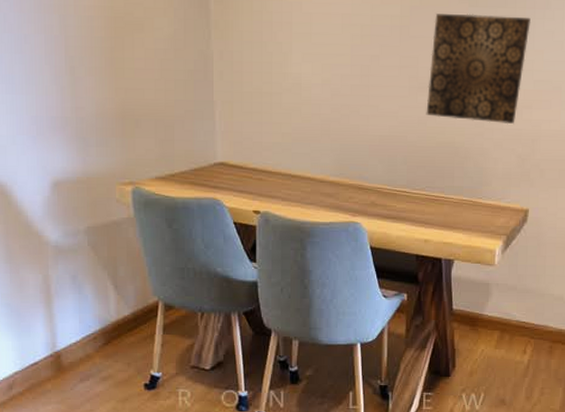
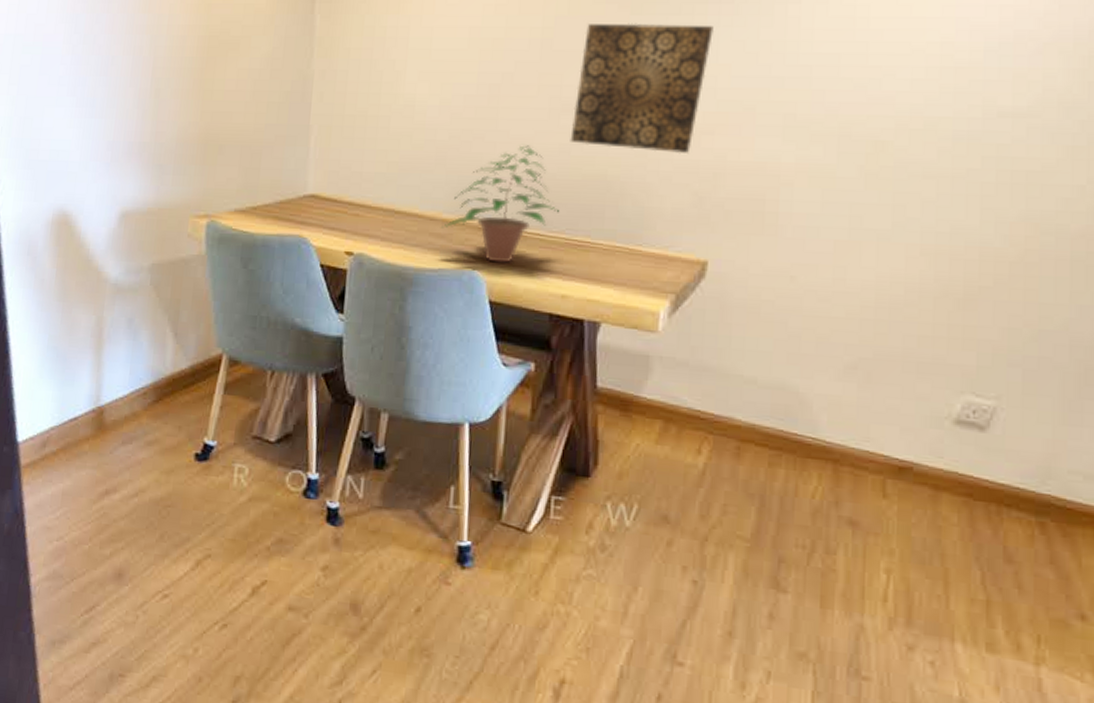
potted plant: none [330,118,421,216] -> present [441,145,560,263]

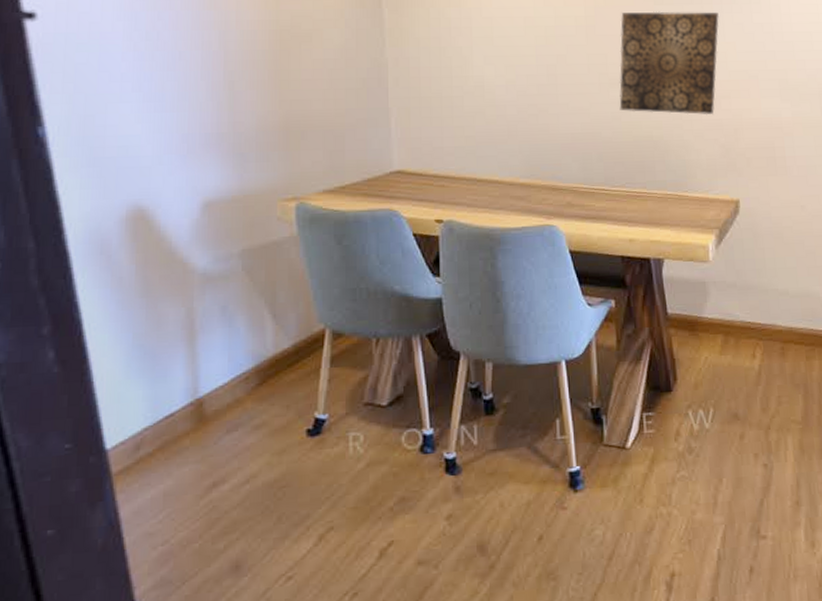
potted plant: present [441,145,560,263] -> none [520,115,619,217]

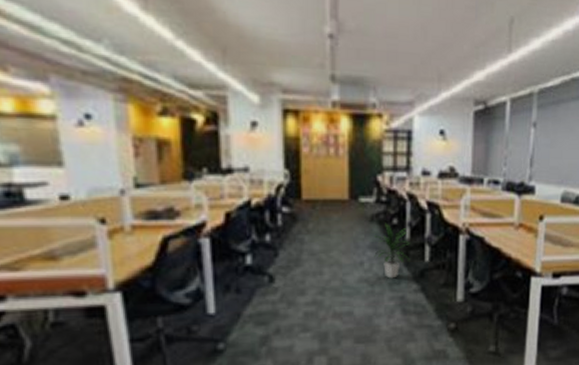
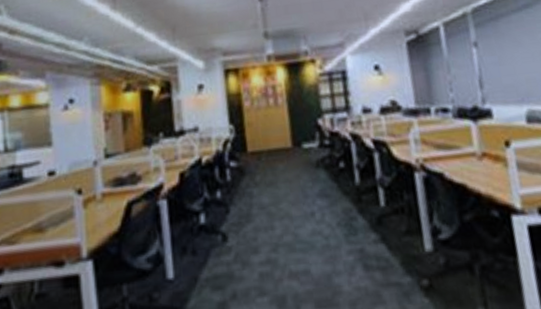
indoor plant: present [374,223,410,279] -> none [322,167,364,229]

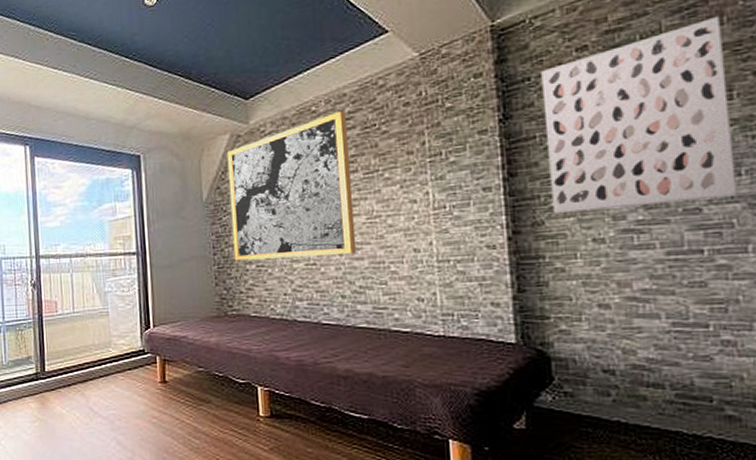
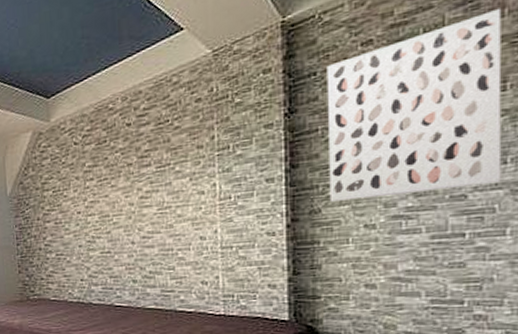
wall art: present [226,110,357,261] -> none [29,107,148,250]

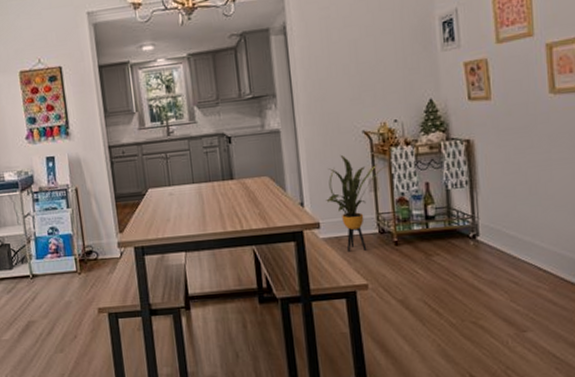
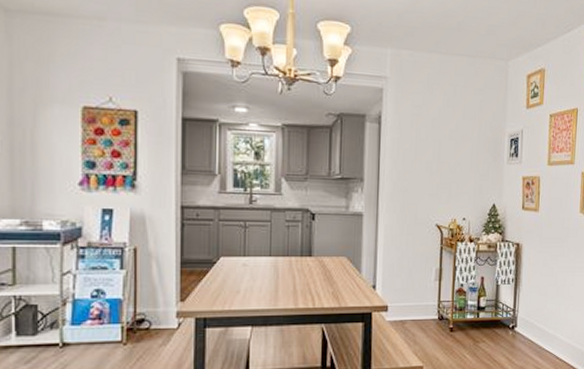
house plant: present [326,154,388,252] -> none [396,244,453,335]

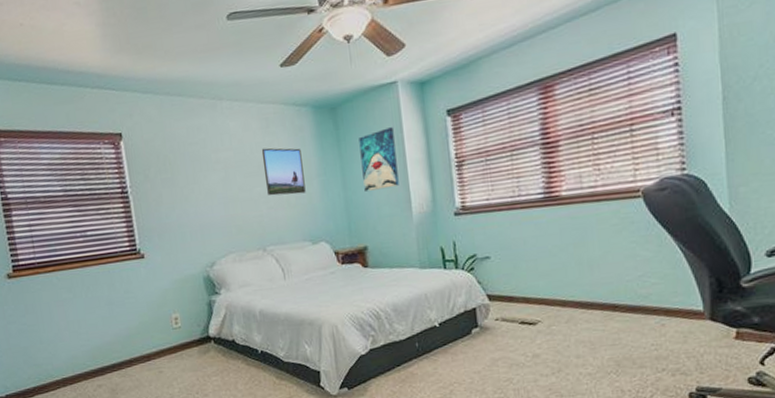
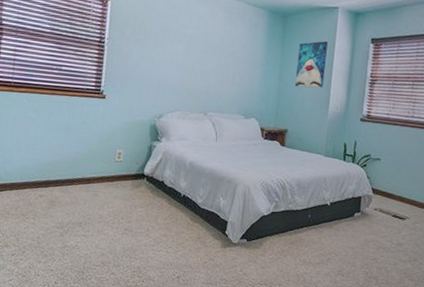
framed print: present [261,148,306,196] -> none [218,34,252,77]

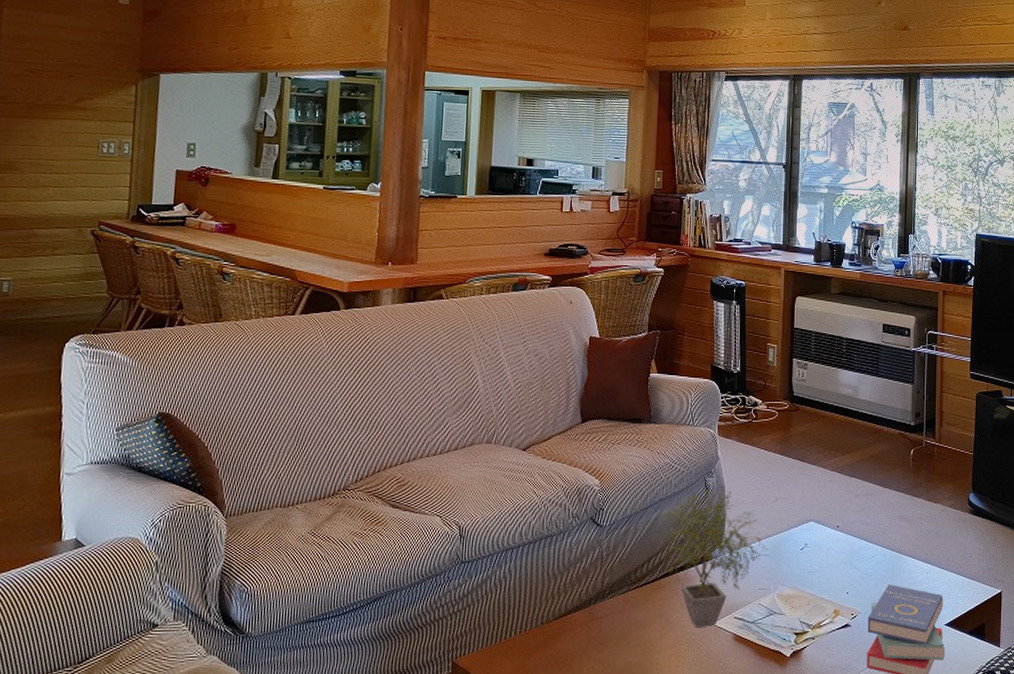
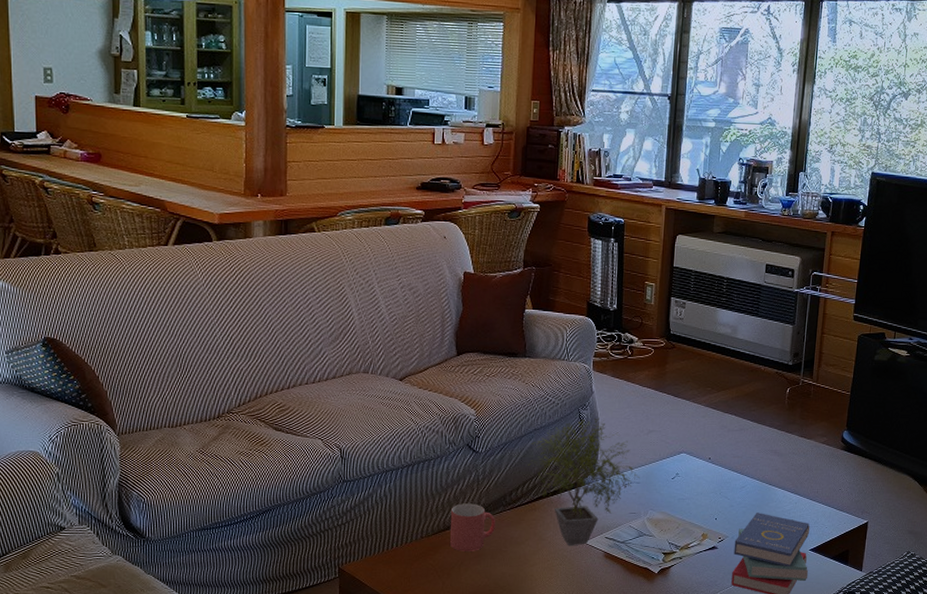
mug: none [572,583,621,638] -> present [450,503,496,551]

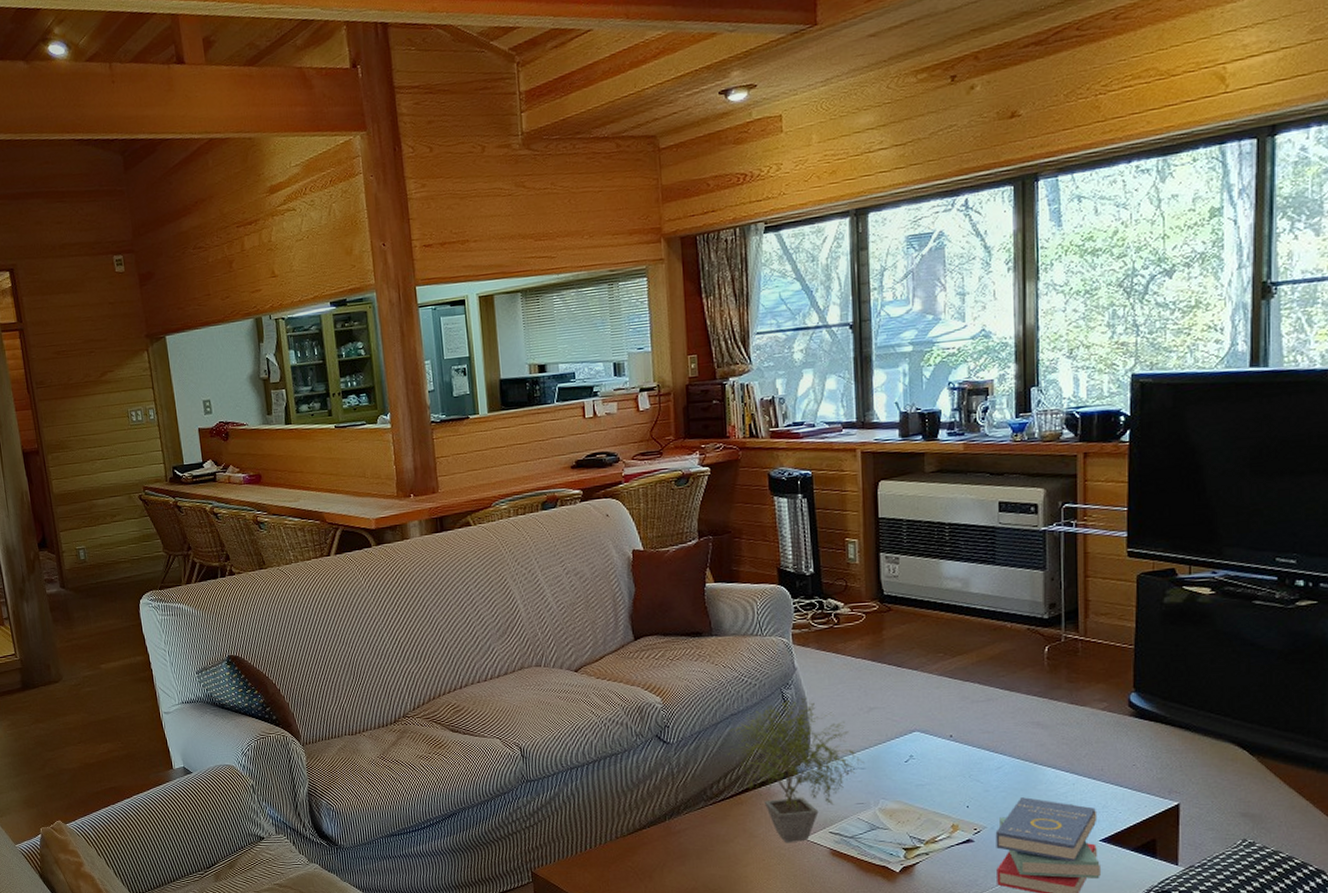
mug: present [450,503,496,551] -> none [645,799,699,852]

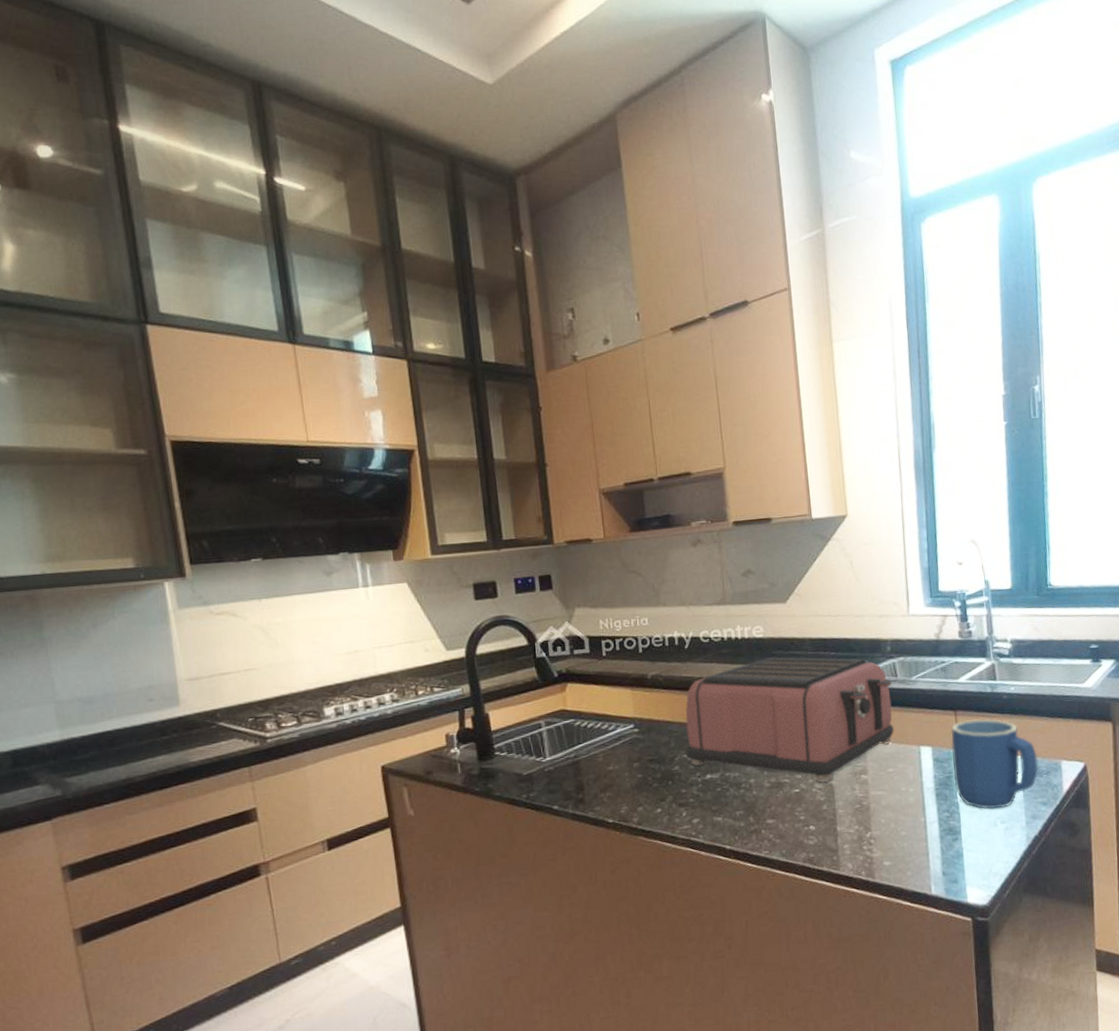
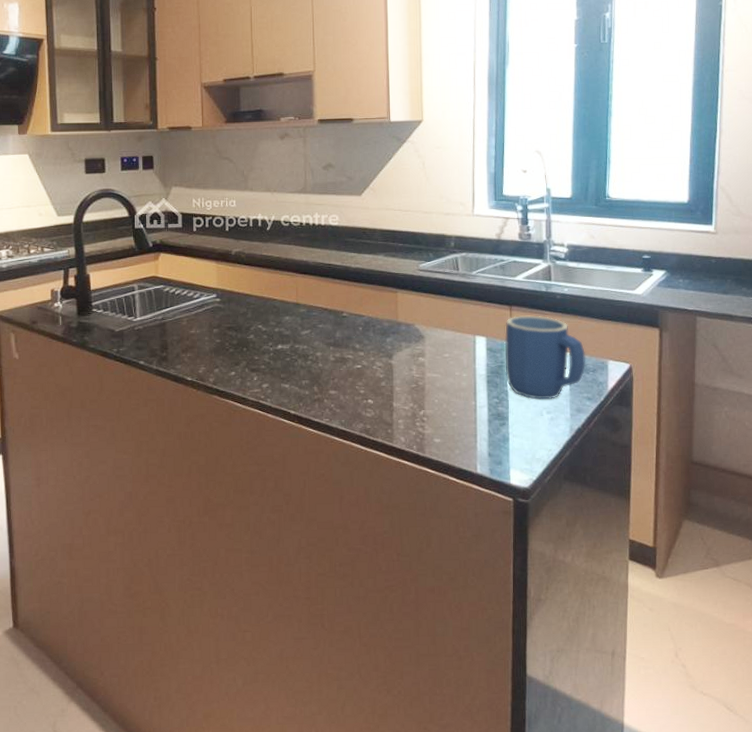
toaster: present [685,657,894,782] -> none [261,244,453,361]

Directive: Pictures stay out of this copy. Retype exactly the lines from the one with "mug: none [572,583,621,638]" through the last line of the data, both ends included, and nothing more.

Your response:
mug: none [572,583,621,638] -> present [450,503,496,551]

mug: present [450,503,496,551] -> none [645,799,699,852]

toaster: present [685,657,894,782] -> none [261,244,453,361]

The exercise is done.